Abstract We investigate the phase change effect at the thin film interface with broken time-reversal-symmetry falling down an inclined flat wall. We consider the impact of evaporation and as well as condensation at the fluid-vapor interface separately. The non-zero odd part of the Cauchy stress tensor with the odd viscosity coefficient, which arises due to broken-time-reversal-symmetry, adds an attractive characteristic in the flow by stabilizing the effect of evaporation/condensation. We study the long-wave instabilities of the ununiform film by deriving a non-linear evolution equation in the classical long wave expansion method framework. The one-equation model can track the free surface evolution and accounts for viscosity, gravity, surface tension, and phase change (evaporation/condensation) effects.
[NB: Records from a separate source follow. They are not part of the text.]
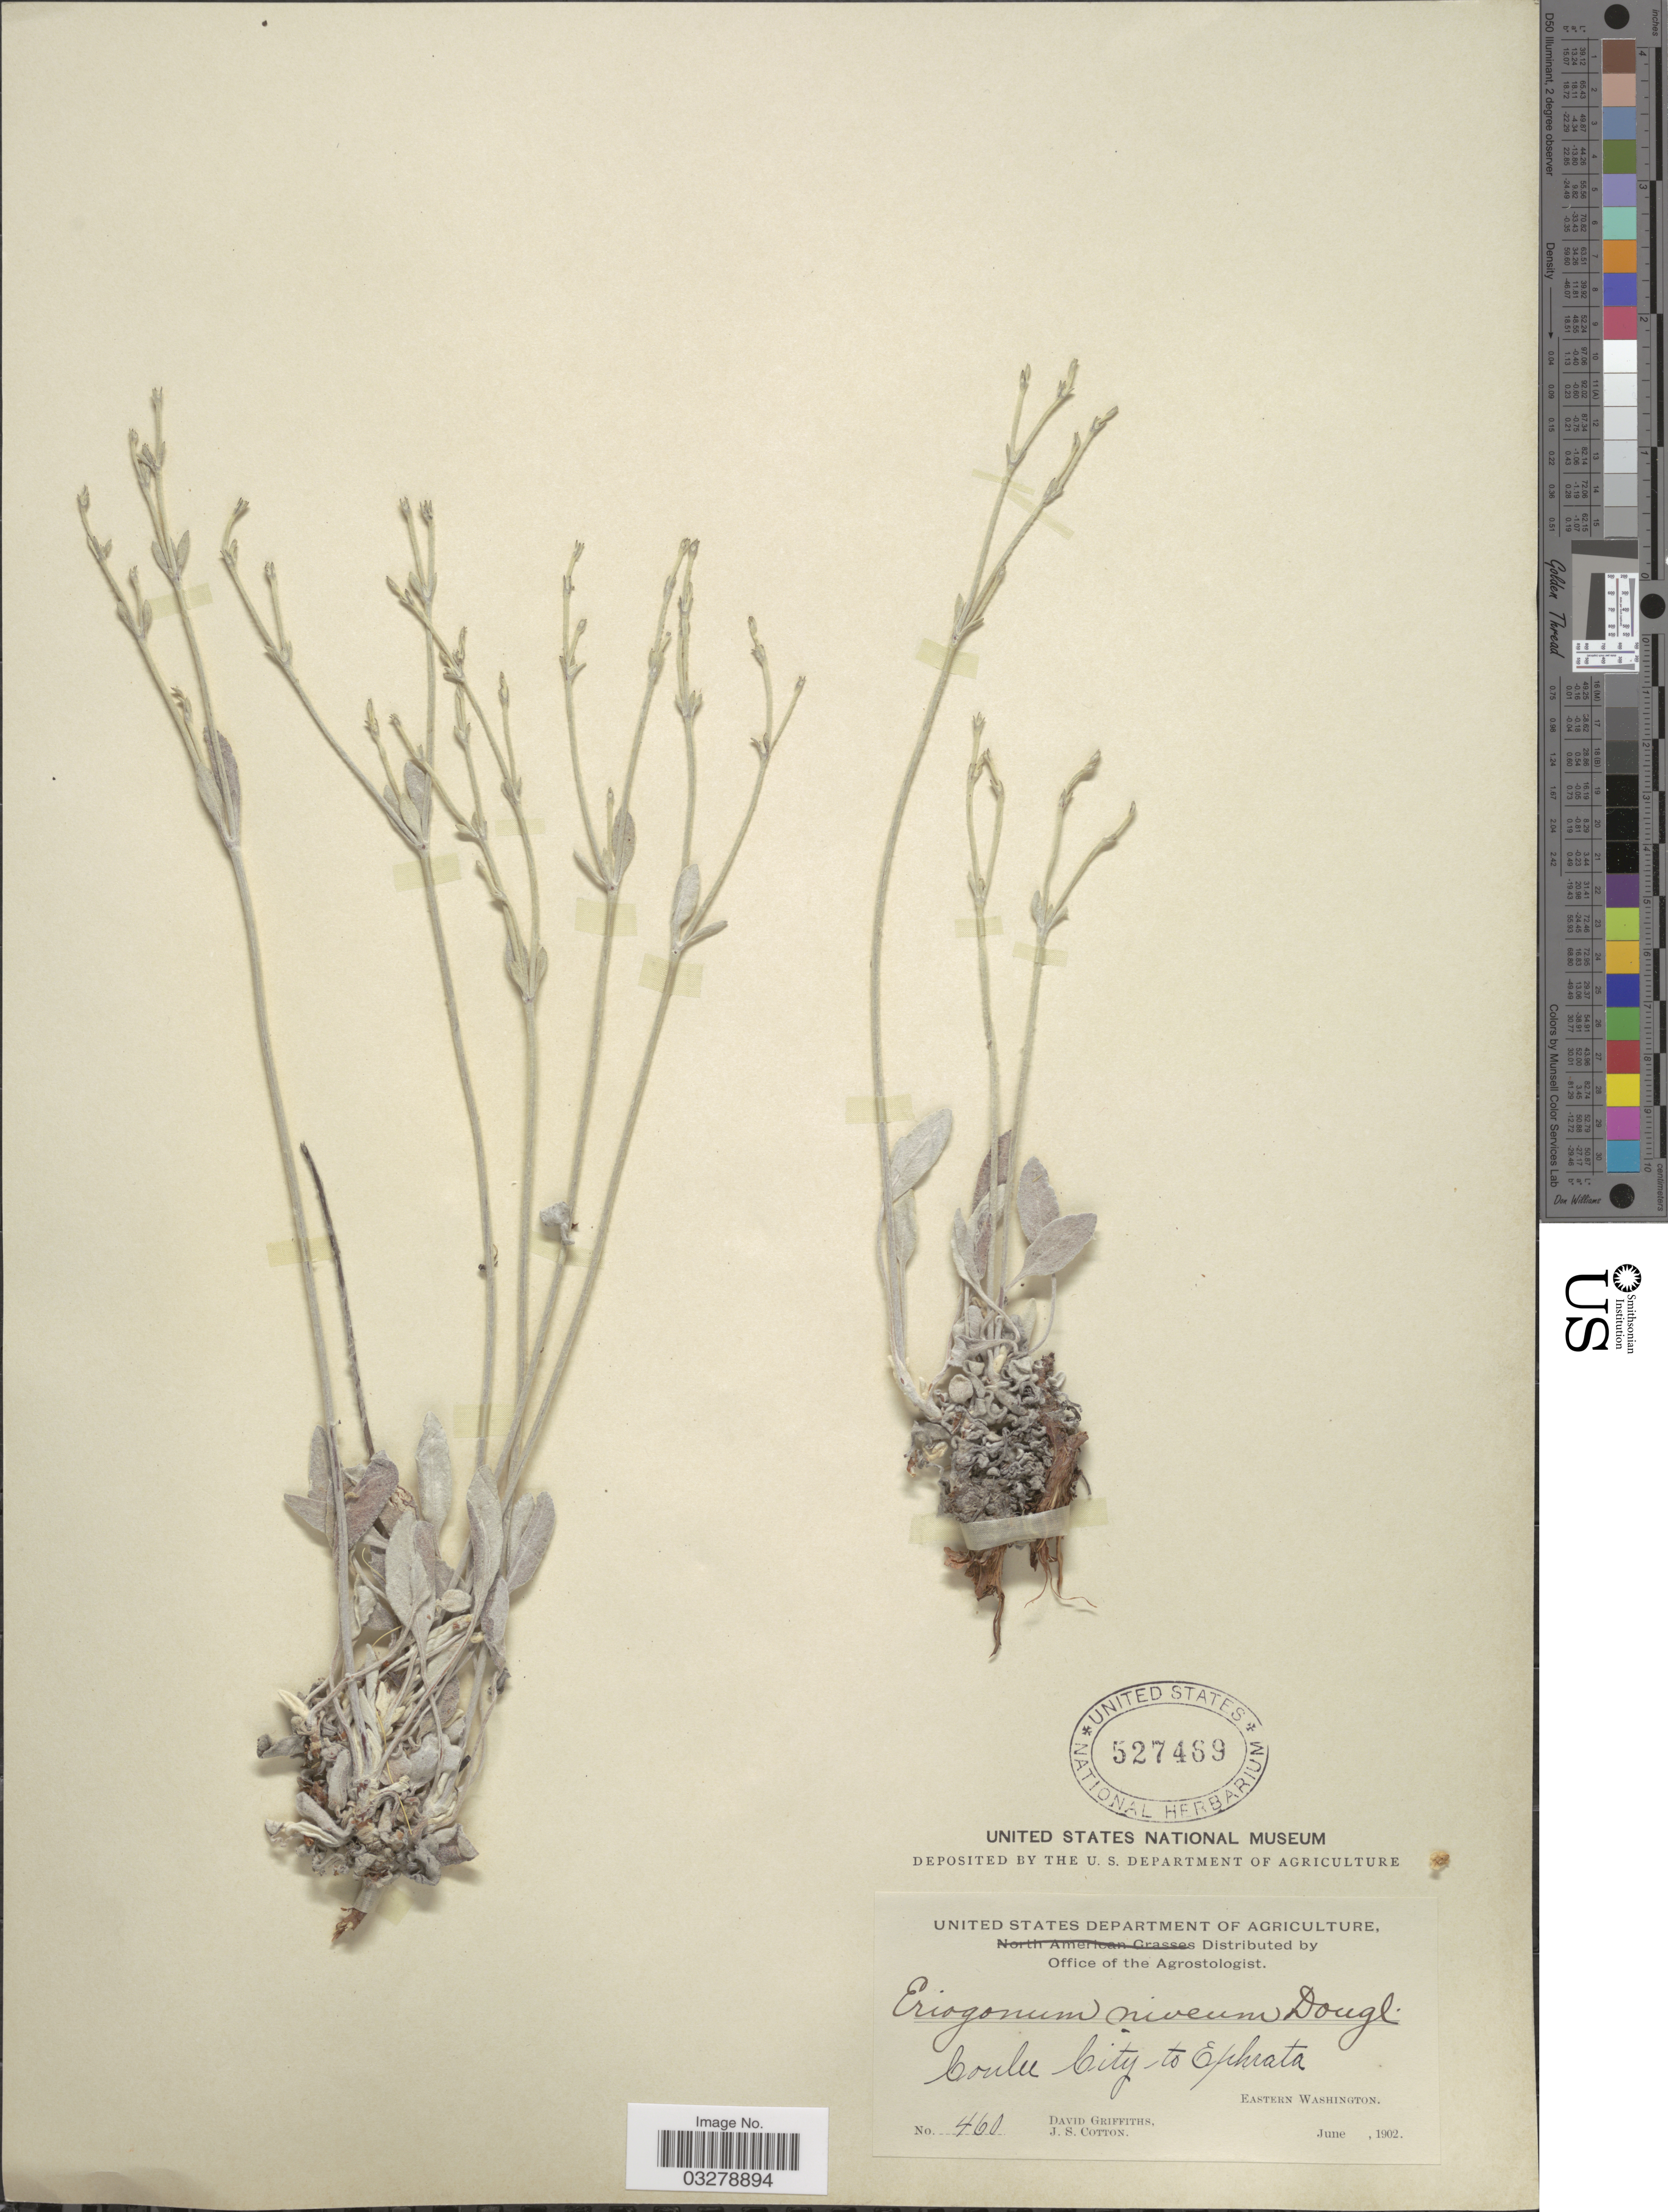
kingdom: Plantae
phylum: Tracheophyta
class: Magnoliopsida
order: Caryophyllales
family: Polygonaceae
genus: Eriogonum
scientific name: Eriogonum niverum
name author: Douglas ex Benth.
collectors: D. Griffiths & J. S. Cotton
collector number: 460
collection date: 1902-06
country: United States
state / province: Washington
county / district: Grant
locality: Coulee City to Ephrata. Eastern Washington.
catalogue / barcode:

Linear stability analysis confirms that the odd viscosity has no significant impact on the instability threshold of an evaporating film as a contrast of condensate film, where the critical Reynolds number increases with the odd-viscosity parameter μ . While studying the weakly non-linear waves, we use the method of multiple scales to obtain the Complex Ginzburg Landau equation that shows both supercritical and subcritical solutions are possible for evaporating and condensate film. Interestingly, while one subcritical region is visible for an evaporating film, two subcritical unstable regions are found for condensate film. The numerical solution of the free-surface equation illustrates the finite-amplitude behavior that tends to dry out for evaporating film and rapidly increase film thickness for condensate film. The presence of odd viscosity slows down both the film thinning process for evaporation and the film thickening process for condensation. Furthermore, odd-viscosity cannot prevent film rupture in case of evaporation.